Yeah, the problem is that widgets are already YAML. They just describe a different structure than what “the new YAML format” does. The current widgets describe the actual object structure (directly translated from JSON), while “the new YAML format” is something undefined, where structure is altered so that (some) people think the structure is easier to handle. Thus, it’s not really possible to make “new YAML” anything without long discussions about what these “alternative structures” should be.
That would be an easy solution, but I’m guessing that some people will want to turn everything that can possibly be changed from arrays to maps/objects, into maps/objects.
Keeping the “inner structure” the same would make it very easy to “convert” widgets, so I would definitely prefer that. Also, all the “turning arrays into maps” we do, must be undone again before the UI can actually use the widgets.
I’m confused. Of course it works, the “old YAML format” for rules and rule templates worked as well. It’s not about that, it’s about the idea that “using maps is more user-friendly”.
We had a working YAML system for rules and rule templates. The reason it had to be done “all over again” was to make it fit into “the spirit” of “the new YAML format”. The primary change was to turn arrays into maps where possible, in addition to shortening some terms (like config instead of configuration).
What I’m saying is that I expect that it will be demanded that a similar “transformation” takes place for pages and widgets. I would have preferred if the YAML reflected the actual structure of the data, the way the “old YAML” did, but that wasn’t the consensus. So, I assume that the same applies here.
At the moment, I’ve got a draft PR implementing it as I described
literal copy paste from existing widget yaml
add 2 extra indentation levels
convert uid to become the key under widgets section.
I don’t see any possible reason for converting any other “transformations” from arrays to maps to complicate this - but we’ll see how it goes. This probably won’t make it into 5.2 anyway, even though I live in hope.
OK that’s why I was confused. Let’s not continue with the speculation. It serves no productive purposes here, unless you are actually asking for this change, in which case feel free to do so in the PR review.
Every time I look at a home assistant youtube it just seems to be a big mess of yaml code. Every change they do you have to check the syntax and then restart home assistant as far as I could tell.
I haven’t really used home assistant but just by the videos is enough reason not to use it. It may have lots more support etc than openHab but I will stick with openHab. I don’t use the file options and ditched those in openHab 3 and also ditched DSL. I just use the UI and javascript.
I am not doing anything fancy so my system is fairly simple.
In my opinion, YAML is a terrible format, like all whitespace based formats. But, it has one good thing going for it, and that is the multiline strings. That makes it possible to embed scripts that are still readable. Except for that, not a lot of good to say about it from me.

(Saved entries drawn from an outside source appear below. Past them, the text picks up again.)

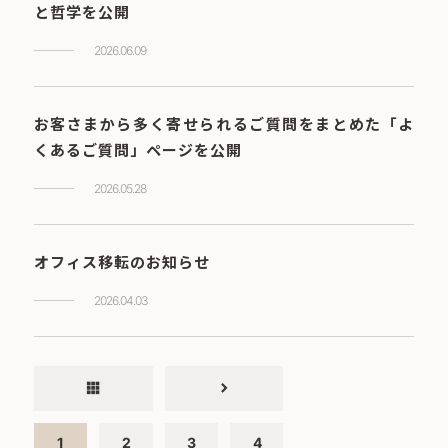
と哲学を公開
2026.06.09
お客さまから多く寄せられるご質問をまとめた「よ
くあるご質問」ページを公開
2026.05.28
オフィス移転のお知らせ
2026.04.03
apps
chevron_right
1
2
3
4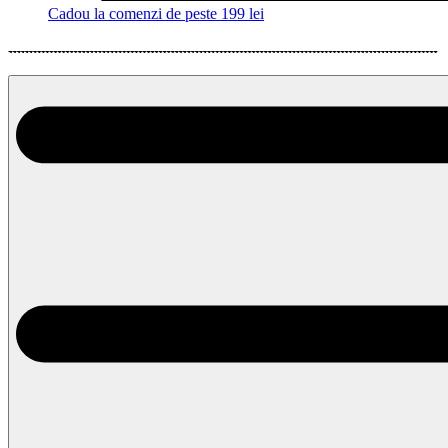
Cadou la comenzi de peste 199 lei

That said, OH’s YAML format is versioned, so the idea is that it files won’t “break”. If breaking changes are done to the format, the version is bumped, which means that those using the old version will keep working as they did. That should avoid some of “the nightmare”.
I’ve adjusted the MainUI PR so that the YAML from the Code tab in the MainUI can be copy pasted into a file-based yaml and you’d only need to adjust the indentation level.
We can go one step further and make it the same as things/items: the code tab shows a full file syntax including version: 1, pages: - but I think I’ll leave that for a future PR since that’s another can of worms.
This is because the syntax for the widget is exactly the same. When there is a new version of the widget on the marketplace, simply redownload / overwrite the widget file. The addon will automatically reload the yaml file too!
I considered also supporting remote inclusion (with local caching) in the addon, but not quite sure if it’s a good idea. In any case that’s a separate topic.
It’s a bit unpractical to have “version++” (and indentation) inserted when working with them, extra indentations makes YAML much harder to work with in the UI editor too. I think that a better option might be a button with “Export to YAML” (or whatever), and when you click that button, you get the “extras” included. So, if you just want to work with it, you work with it without the extras, if you want to store it to a file, you use the button.